The cost of a single exploration well ranges from $500K to $5M. Out of 1000 potential targets, only 1–3 advance to production. Each dry well means millions in losses. We build AI models that reduce the number of dry holes by guiding exploration to areas with the highest probability of mineralization. Our team brings 7 years of ML experience for the mining industry, with over 15 projects targeting deposit discovery. The system analyzes aeromagnetic, gravimetric, satellite (Sentinel-2, ASTER), soil geochemistry, and seismic data — up to 20+ heterogeneous layers. As a result, prediction accuracy is 3–5 times higher than traditional methods, and dry holes decrease by an average of 35%. Average savings per project are about $1.5M through reduced drilling and optimized costs.
Analysis of Geospatial Data
Prospectivity predictors: A deposit is the intersection of multiple geological factors. ML finds feature combinations predicting ore bodies:
Show model code example
import numpy as np
import pandas as pd
import rasterio
from sklearn.ensemble import RandomForestClassifier
from sklearn.preprocessing import StandardScaler
class MineralProspectivityModel:
"""
Mineral prospectivity model for targeting mineralization.
Inputs: geophysics, geochemistry, remote sensing, structural geology.
"""
def prepare_features(self, geodatasets: dict) -> pd.DataFrame:
"""
geodatasets: dict {layer_name: raster_path}
Layers: magnetic_anomaly, gravity, dem, radiometry_k, radiometry_th,
geochemistry_cu, geochemistry_au, fault_distance, lithology_encoded
"""
feature_arrays = {}
for layer_name, raster_path in geodatasets.items():
with rasterio.open(raster_path) as src:
data = src.read(1).astype(float)
data[data == src.nodata] = np.nan
feature_arrays[layer_name] = data.flatten()
features_df = pd.DataFrame(feature_arrays)
# Derived features: magnetic field gradients
if 'magnetic_anomaly' in features_df.columns:
features_df['mag_gradient'] = np.gradient(
features_df['magnetic_anomaly'].values
)
# Distance to known faults (fluid pathways)

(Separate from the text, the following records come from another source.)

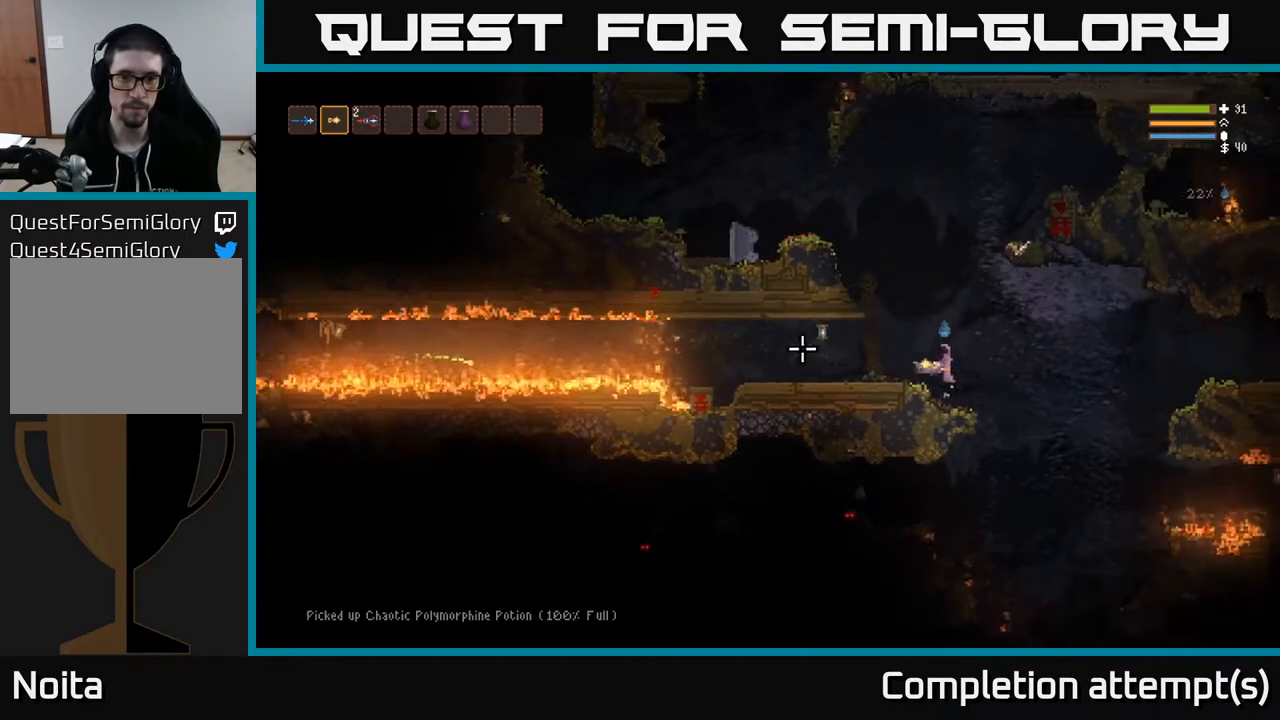
{"buttons": [], "left_stick": "center", "right_stick": "left", "events": [[17, "L2", "up"], [400, "left_stick", "center"]]}
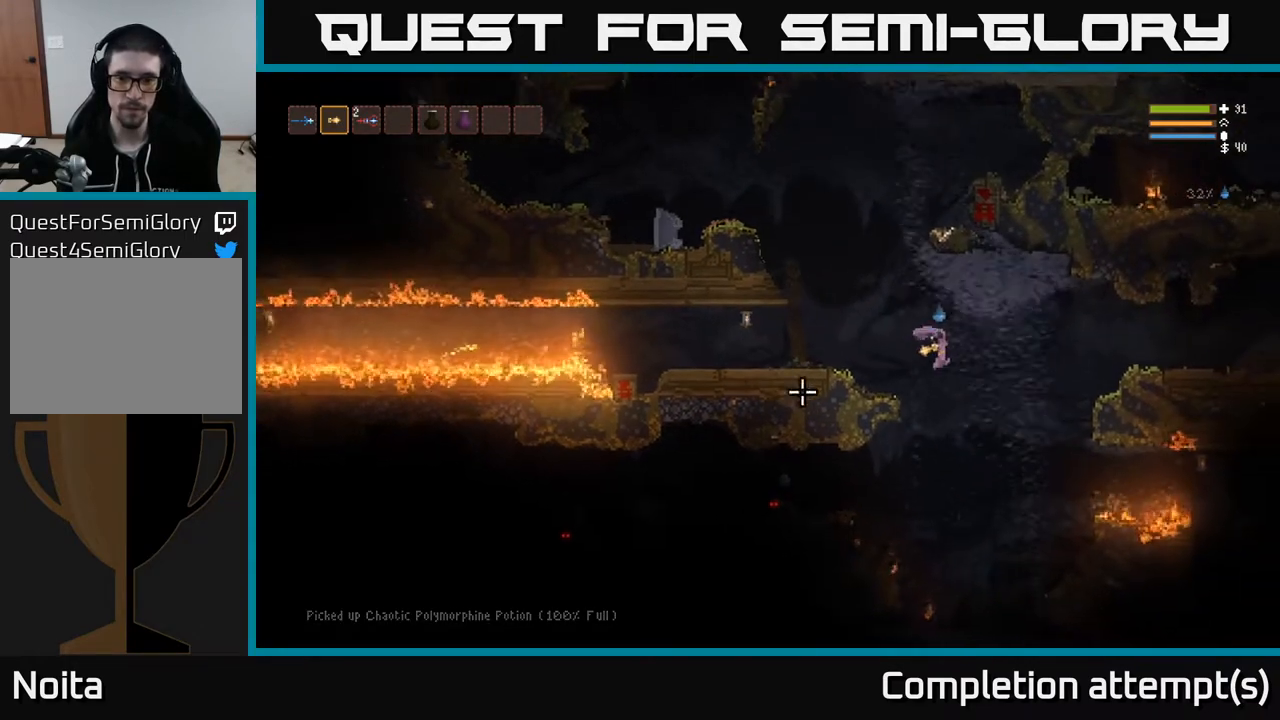
{"buttons": [], "left_stick": "left", "right_stick": "left", "events": [[17, "left_stick", "left"], [117, "left_stick", "center"], [300, "R2", "down"], [317, "L2", "down"], [317, "left_stick", "left"], [383, "R2", "up"], [467, "L2", "up"]]}
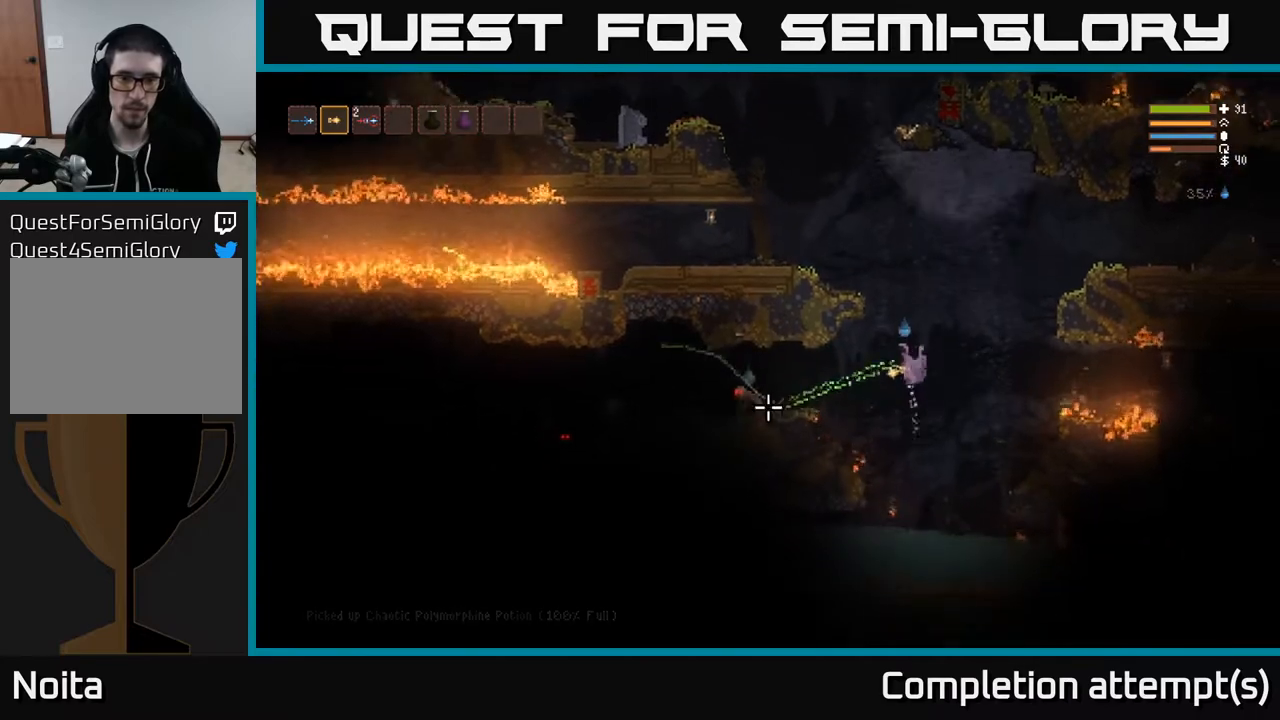
{"buttons": [], "left_stick": "left", "right_stick": "left", "events": [[317, "L2", "down"], [317, "R2", "down"], [417, "R2", "up"], [450, "L2", "up"]]}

# fault_distance already normalized in meters
return features_df.dropna()
def train_prospectivity(self, features_df, known_deposits_mask):
"""
known_deposits_mask: binary array — known deposits (positives)
Train on balanced sample: positive = known, negative = geologically barren
"""
from imblearn.over_sampling import SMOTE
X = features_df.values
y = known_deposits_mask
# Balance classes: positives are few
sm = SMOTE(sampling_strategy=0.3, random_state=42)

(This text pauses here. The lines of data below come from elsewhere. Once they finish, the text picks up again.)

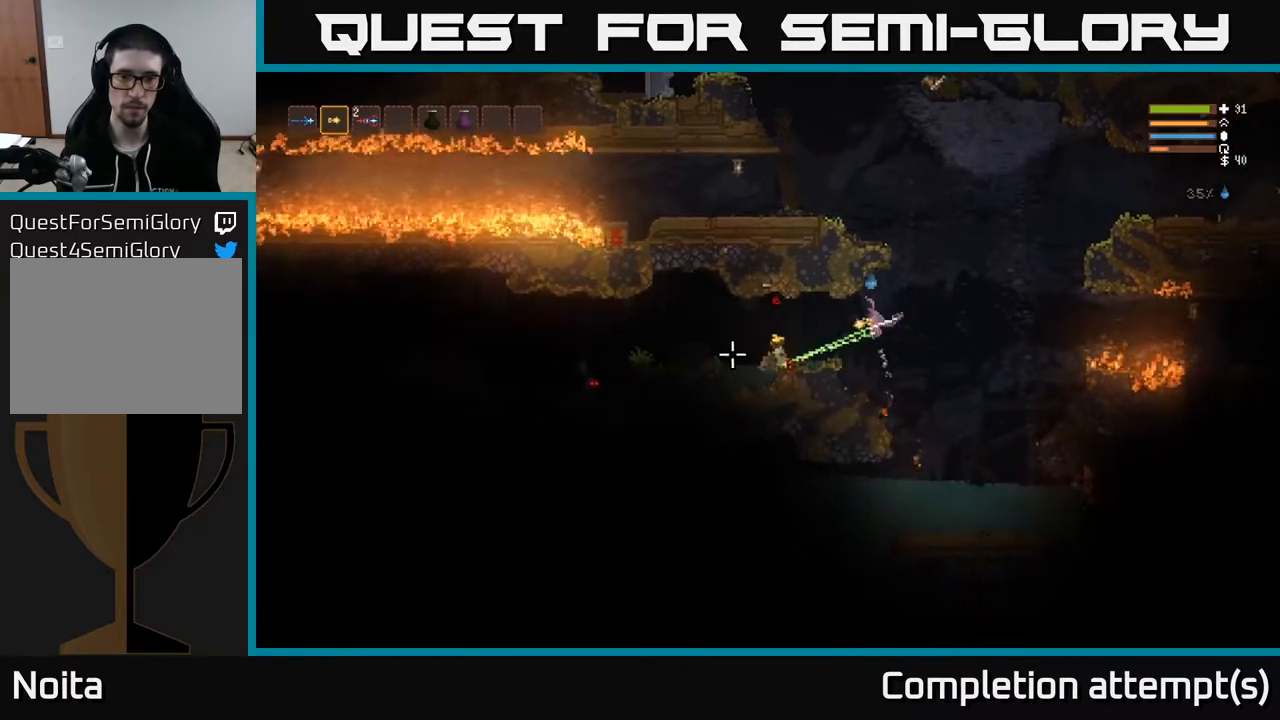
{"buttons": [], "left_stick": "left", "right_stick": "left", "events": []}
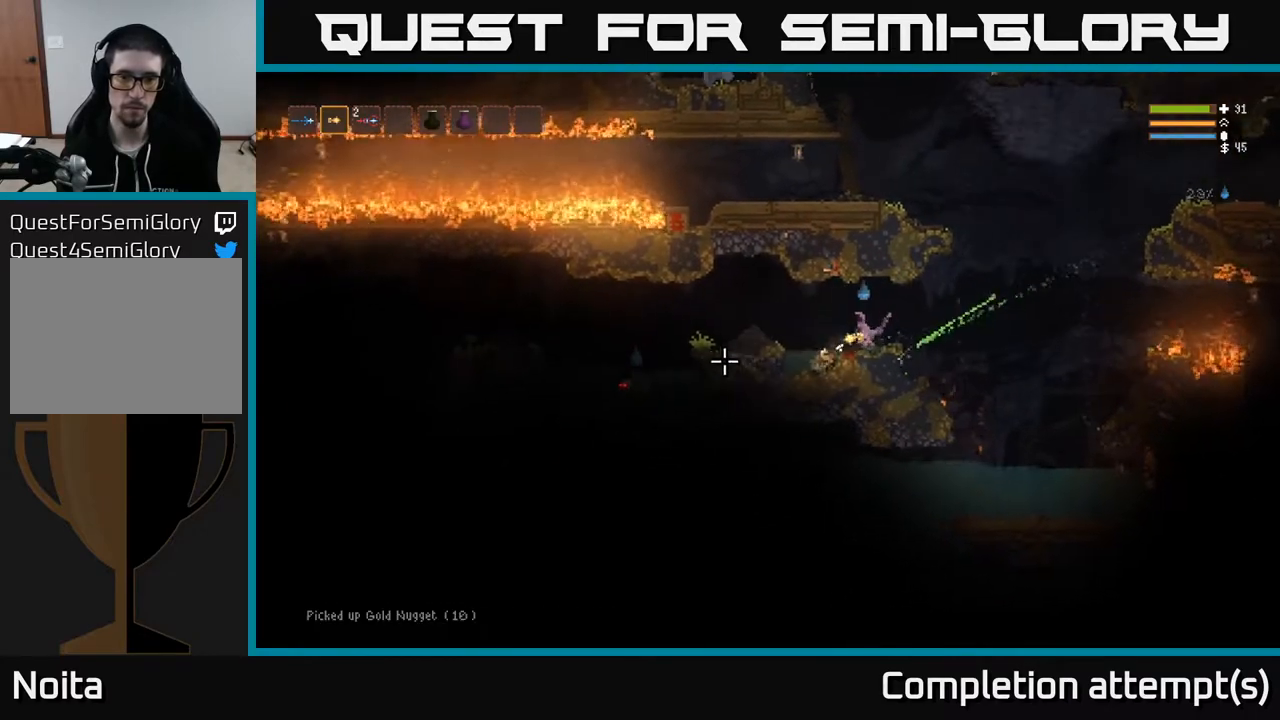
{"buttons": [], "left_stick": "left", "right_stick": "down-left", "events": [[67, "L2", "down"], [217, "L2", "up"], [400, "R2", "down"], [433, "right_stick", "down-left"], [467, "R2", "up"]]}
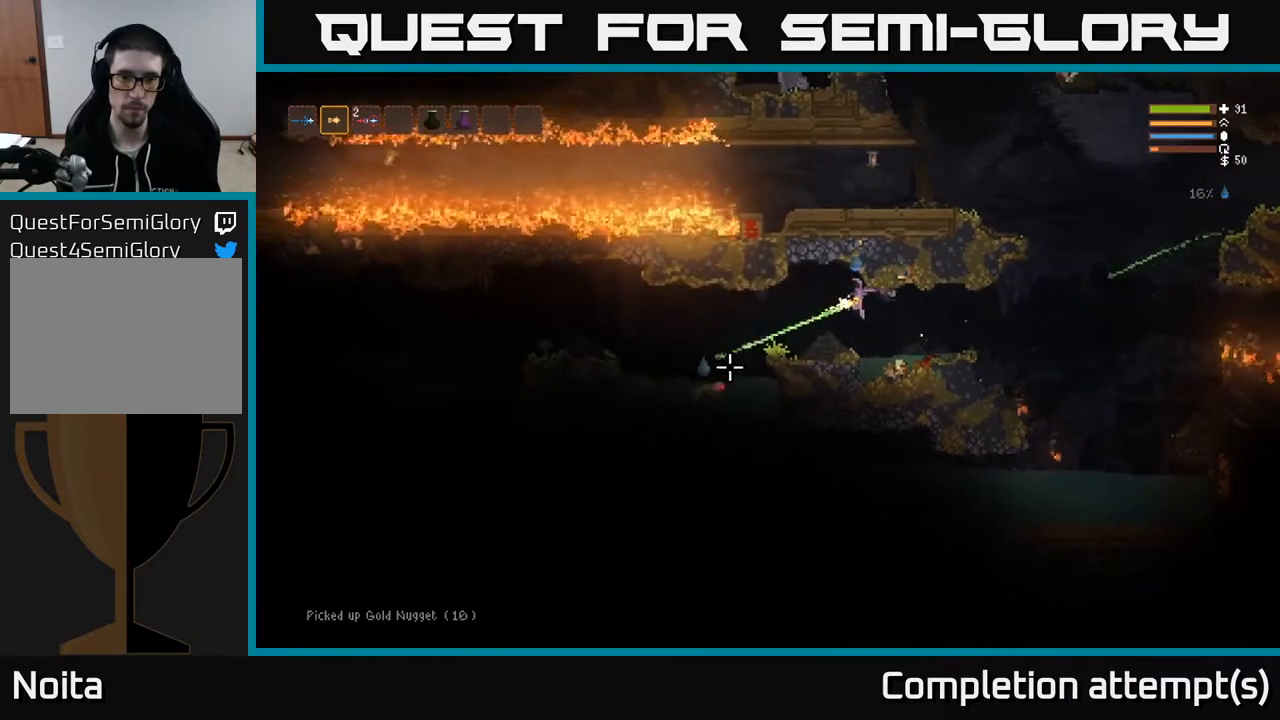
{"buttons": [], "left_stick": "left", "right_stick": "down-left", "events": [[100, "L2", "down"], [250, "L2", "up"], [383, "R2", "down"], [500, "R2", "up"]]}
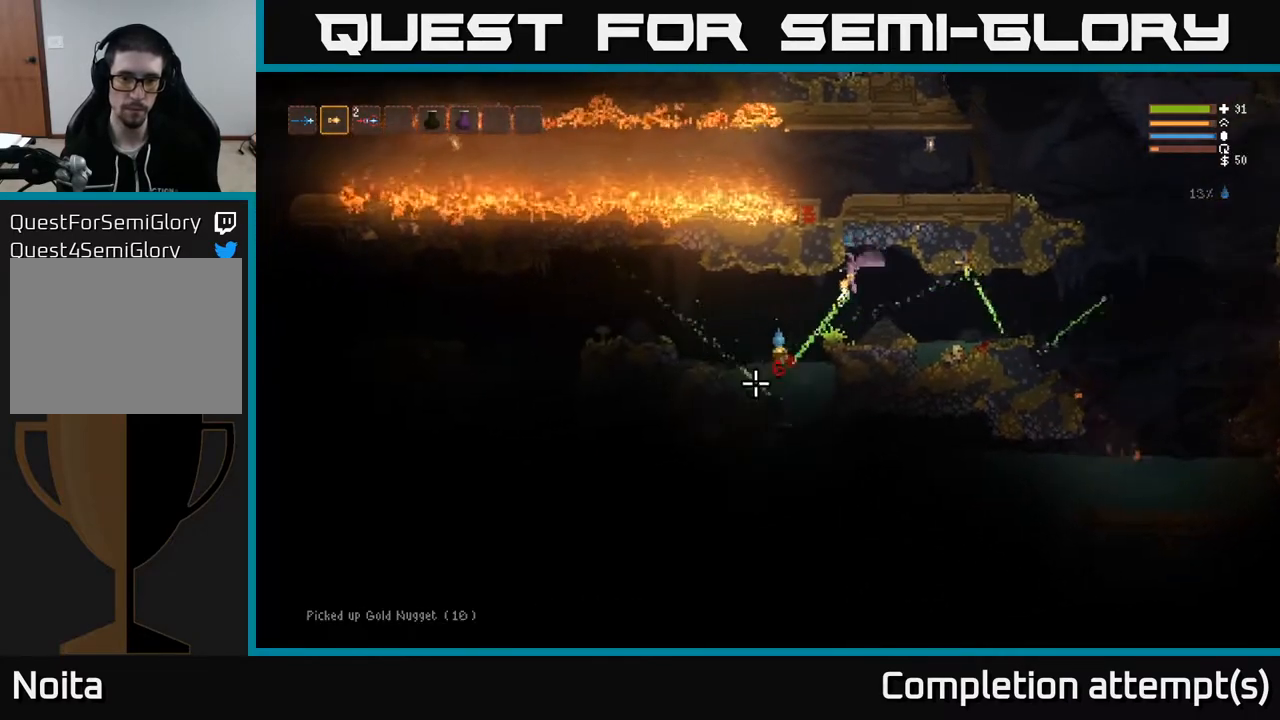
{"buttons": ["L2"], "left_stick": "left", "right_stick": "left", "events": [[400, "L2", "down"], [417, "right_stick", "left"]]}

X_res, y_res = sm.fit_resample(X, y)
scaler = StandardScaler()
X_scaled = scaler.fit_transform(X_res)
model = RandomForestClassifier(
n_estimators=500, max_depth=12,
min_samples_leaf=5, n_jobs=-1, random_state=42
)
model.fit(X_scaled, y_res)
return model, scaler
Input data types and their value:
| Data Source | Resolution | Depth Penetration | Value for Targeting |
|---|---|---|---|
| Aeromagnetic survey | 50–200 m | 500–3000 m | Outlines of bodies, faults |
| Gravimetry | 200–500 m | 5–10 km | Mafic intrusions, salts |
| Sentinel-2 SWIR | 20 m | Surface | Hydroxyls, clays |
| ASTER TIR | 90 m | Surface | Mineral composition |
| Soil/stream geochemistry | Sample points | 1–2 m | Direct indicators |
| CSAMT/MT | Profiles | 1–5 km | Conductive zones |
We guarantee model accuracy of at least 85% on cross-validation using historical drilling data. The methodology is described in the paper "Random Forest in Mineral Prospectivity" (Ore Geology Reviews, 2020).
How AI Reduces Resource Uncertainty?
Monte Carlo resource modeling: JORC/CRIRSCO require uncertainty reporting. ML + MC gives a range instead of a point estimate:
from scipy.stats import norm, lognormal
import numpy as np
def estimate_resources_montecarlo(
kriging_grades, kriging_variances,
density=2.8, n_simulations=10000
):
"""
Estimate metal resources with uncertainty.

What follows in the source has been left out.